#### PROBLEM STATEMENT:
Filter the records below and copy every line containing the word "constante".

(Data excerpts)
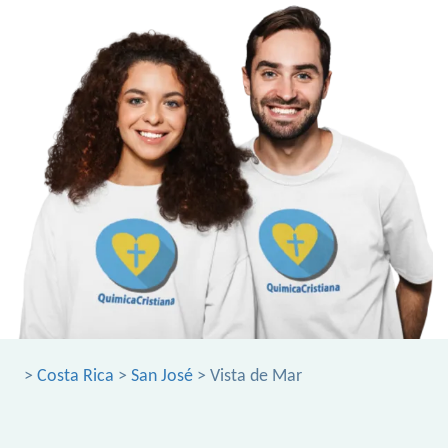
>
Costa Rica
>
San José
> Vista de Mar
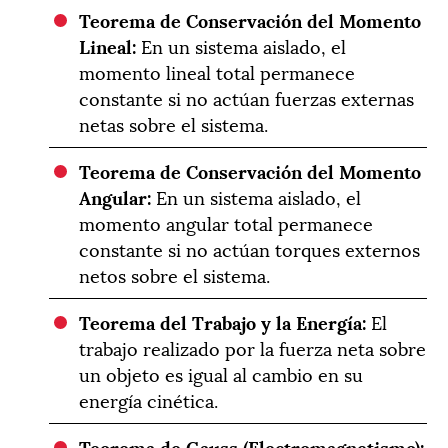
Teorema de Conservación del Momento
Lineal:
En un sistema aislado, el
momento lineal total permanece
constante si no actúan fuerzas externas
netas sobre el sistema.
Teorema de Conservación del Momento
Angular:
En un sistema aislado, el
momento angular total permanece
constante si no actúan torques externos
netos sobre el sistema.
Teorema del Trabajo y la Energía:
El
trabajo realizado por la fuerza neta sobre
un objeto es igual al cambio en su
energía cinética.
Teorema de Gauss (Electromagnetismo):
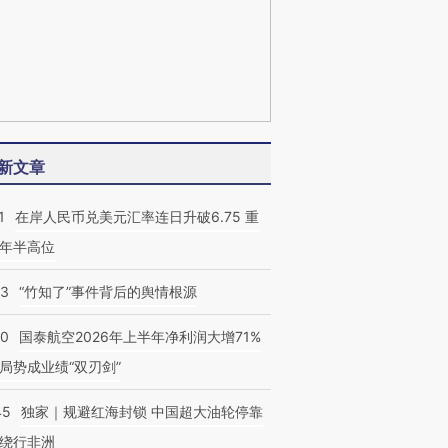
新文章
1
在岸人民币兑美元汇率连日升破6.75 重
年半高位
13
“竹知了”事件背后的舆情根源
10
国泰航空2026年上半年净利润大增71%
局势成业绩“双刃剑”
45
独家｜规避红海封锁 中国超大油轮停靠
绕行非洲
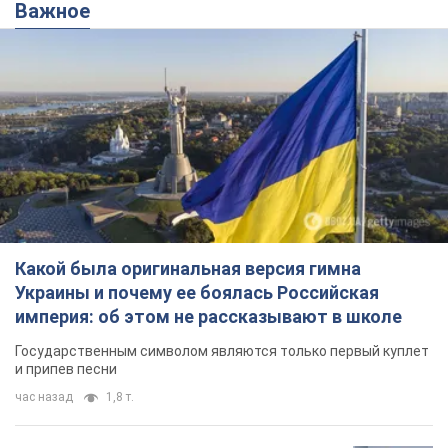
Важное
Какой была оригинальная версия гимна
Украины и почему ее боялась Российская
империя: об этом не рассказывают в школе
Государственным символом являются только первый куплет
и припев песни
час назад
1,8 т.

#### ANSWER FOR THIS EXERCISE:
constante si no actúan fuerzas externas
constante si no actúan torques externos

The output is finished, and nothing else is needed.